▶ _EXERCISE DIRECTIONS_: In the entries that follow, the lines from the one with "chreibung auf" through the one with "zubereitete serbische Bohnensuppe." are the ones to write out, exactly and with both ends included. Nothing else should appear.

[Saved entries]
>>>>>

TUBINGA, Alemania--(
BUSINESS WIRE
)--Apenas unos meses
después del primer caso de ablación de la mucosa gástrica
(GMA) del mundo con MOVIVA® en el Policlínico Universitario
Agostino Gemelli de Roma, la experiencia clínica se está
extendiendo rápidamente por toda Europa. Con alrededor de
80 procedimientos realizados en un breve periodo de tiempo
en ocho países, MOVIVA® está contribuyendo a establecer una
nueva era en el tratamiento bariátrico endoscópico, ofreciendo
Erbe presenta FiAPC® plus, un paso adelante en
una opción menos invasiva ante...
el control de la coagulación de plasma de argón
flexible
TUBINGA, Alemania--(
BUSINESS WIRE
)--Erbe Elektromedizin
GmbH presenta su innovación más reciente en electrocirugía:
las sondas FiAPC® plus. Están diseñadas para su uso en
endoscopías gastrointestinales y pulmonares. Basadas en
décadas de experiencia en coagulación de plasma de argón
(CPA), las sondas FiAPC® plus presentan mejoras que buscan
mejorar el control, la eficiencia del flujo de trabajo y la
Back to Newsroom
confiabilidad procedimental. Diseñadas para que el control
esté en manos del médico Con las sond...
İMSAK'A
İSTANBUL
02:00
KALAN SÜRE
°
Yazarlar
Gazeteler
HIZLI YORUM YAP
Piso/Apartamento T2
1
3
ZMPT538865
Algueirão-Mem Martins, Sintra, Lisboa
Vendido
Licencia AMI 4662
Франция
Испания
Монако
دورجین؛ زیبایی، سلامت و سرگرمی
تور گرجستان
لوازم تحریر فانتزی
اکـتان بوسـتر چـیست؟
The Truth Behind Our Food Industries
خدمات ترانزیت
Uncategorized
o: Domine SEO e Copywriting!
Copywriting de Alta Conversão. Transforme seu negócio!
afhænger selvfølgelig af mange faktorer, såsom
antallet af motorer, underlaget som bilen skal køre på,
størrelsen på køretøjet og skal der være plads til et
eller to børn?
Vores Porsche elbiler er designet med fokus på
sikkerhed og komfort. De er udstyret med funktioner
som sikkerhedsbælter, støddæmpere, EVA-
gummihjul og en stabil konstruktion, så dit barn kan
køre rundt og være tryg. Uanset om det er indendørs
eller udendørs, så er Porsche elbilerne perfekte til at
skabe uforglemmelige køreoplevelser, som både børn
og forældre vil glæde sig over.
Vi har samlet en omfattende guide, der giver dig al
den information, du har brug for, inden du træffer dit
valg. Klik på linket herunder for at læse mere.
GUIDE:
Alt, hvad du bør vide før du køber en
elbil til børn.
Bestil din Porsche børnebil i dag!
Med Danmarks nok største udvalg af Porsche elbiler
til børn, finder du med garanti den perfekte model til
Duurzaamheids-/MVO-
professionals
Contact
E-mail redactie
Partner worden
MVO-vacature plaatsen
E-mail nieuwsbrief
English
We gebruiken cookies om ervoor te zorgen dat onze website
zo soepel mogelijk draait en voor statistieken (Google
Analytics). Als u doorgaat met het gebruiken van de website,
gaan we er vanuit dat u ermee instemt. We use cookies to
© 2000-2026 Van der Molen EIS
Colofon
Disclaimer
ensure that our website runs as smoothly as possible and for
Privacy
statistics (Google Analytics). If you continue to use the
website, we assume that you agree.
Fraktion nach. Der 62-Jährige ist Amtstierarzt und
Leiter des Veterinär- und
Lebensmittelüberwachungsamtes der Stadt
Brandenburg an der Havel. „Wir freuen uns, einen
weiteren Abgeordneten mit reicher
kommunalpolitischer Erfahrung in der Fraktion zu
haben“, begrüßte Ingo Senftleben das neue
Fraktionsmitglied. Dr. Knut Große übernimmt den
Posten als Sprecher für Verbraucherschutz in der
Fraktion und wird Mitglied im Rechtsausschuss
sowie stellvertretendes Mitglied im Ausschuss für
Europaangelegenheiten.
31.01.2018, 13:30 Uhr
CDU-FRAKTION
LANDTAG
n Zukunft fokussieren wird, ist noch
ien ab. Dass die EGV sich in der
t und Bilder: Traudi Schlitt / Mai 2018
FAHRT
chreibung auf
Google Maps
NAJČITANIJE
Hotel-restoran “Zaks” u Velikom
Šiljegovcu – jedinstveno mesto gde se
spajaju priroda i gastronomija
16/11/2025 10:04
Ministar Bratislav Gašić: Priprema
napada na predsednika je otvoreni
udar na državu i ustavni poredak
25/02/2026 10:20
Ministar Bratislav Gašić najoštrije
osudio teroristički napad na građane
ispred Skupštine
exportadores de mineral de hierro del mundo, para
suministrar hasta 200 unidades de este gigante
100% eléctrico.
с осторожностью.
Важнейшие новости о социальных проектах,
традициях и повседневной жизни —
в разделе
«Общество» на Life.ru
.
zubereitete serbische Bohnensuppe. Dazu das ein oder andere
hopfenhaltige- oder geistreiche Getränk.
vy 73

<<<<<
>>>>>

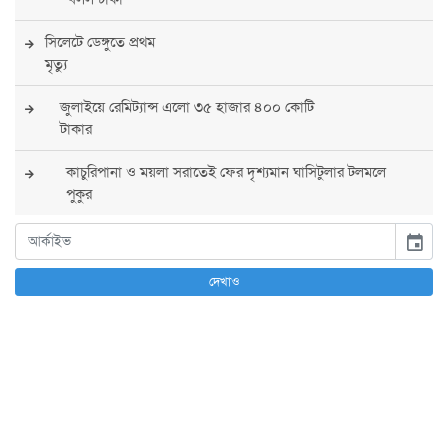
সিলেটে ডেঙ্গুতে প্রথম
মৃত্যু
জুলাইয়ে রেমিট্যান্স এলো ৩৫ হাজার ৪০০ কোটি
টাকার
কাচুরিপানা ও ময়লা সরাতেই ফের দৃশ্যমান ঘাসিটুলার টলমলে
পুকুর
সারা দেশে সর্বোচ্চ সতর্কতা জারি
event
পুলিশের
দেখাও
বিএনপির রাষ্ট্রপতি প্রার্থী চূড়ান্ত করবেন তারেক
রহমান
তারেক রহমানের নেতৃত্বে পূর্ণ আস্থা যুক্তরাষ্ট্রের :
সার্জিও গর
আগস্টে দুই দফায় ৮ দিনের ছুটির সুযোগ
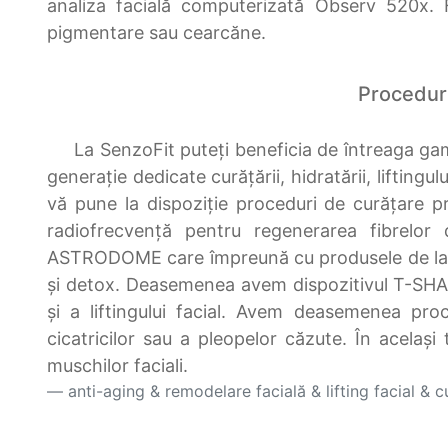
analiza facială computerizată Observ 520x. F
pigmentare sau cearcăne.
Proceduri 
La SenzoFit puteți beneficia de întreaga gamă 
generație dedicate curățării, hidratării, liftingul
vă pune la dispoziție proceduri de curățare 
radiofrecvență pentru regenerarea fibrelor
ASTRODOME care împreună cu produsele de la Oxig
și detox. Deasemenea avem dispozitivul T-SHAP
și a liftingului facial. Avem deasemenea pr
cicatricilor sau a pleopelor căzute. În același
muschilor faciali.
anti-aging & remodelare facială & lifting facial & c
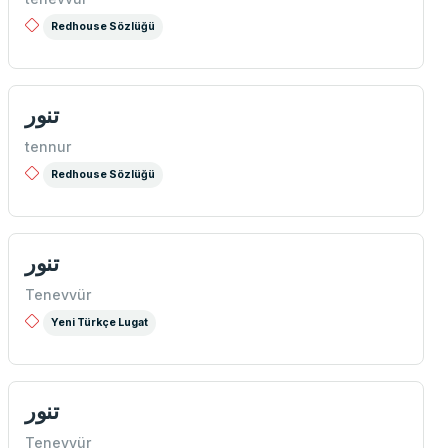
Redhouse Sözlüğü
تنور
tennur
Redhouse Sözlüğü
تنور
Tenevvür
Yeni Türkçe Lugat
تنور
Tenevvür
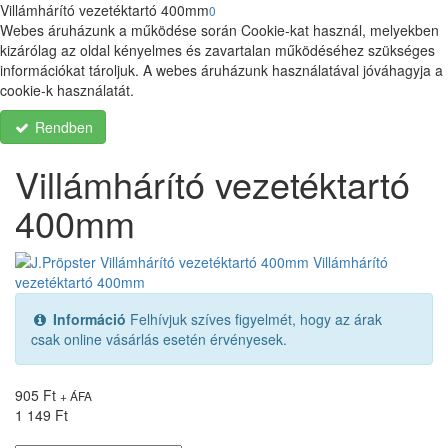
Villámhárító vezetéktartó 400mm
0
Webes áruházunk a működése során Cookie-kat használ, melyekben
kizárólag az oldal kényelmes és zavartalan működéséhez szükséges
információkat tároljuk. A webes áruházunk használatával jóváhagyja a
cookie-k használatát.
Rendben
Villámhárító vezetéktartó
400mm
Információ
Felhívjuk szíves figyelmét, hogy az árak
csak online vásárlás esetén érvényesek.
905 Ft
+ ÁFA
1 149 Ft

<<<<<

▶ _OUTPUT OF THE TASK_:
chreibung auf
Google Maps
NAJČITANIJE
Hotel-restoran “Zaks” u Velikom
Šiljegovcu – jedinstveno mesto gde se
spajaju priroda i gastronomija
16/11/2025 10:04
Ministar Bratislav Gašić: Priprema
napada na predsednika je otvoreni
udar na državu i ustavni poredak
25/02/2026 10:20
Ministar Bratislav Gašić najoštrije
osudio teroristički napad na građane
ispred Skupštine
exportadores de mineral de hierro del mundo, para
suministrar hasta 200 unidades de este gigante
100% eléctrico.
с осторожностью.
Важнейшие новости о социальных проектах,
традициях и повседневной жизни —
в разделе
«Общество» на Life.ru
.
zubereitete serbische Bohnensuppe. Dazu das ein oder andere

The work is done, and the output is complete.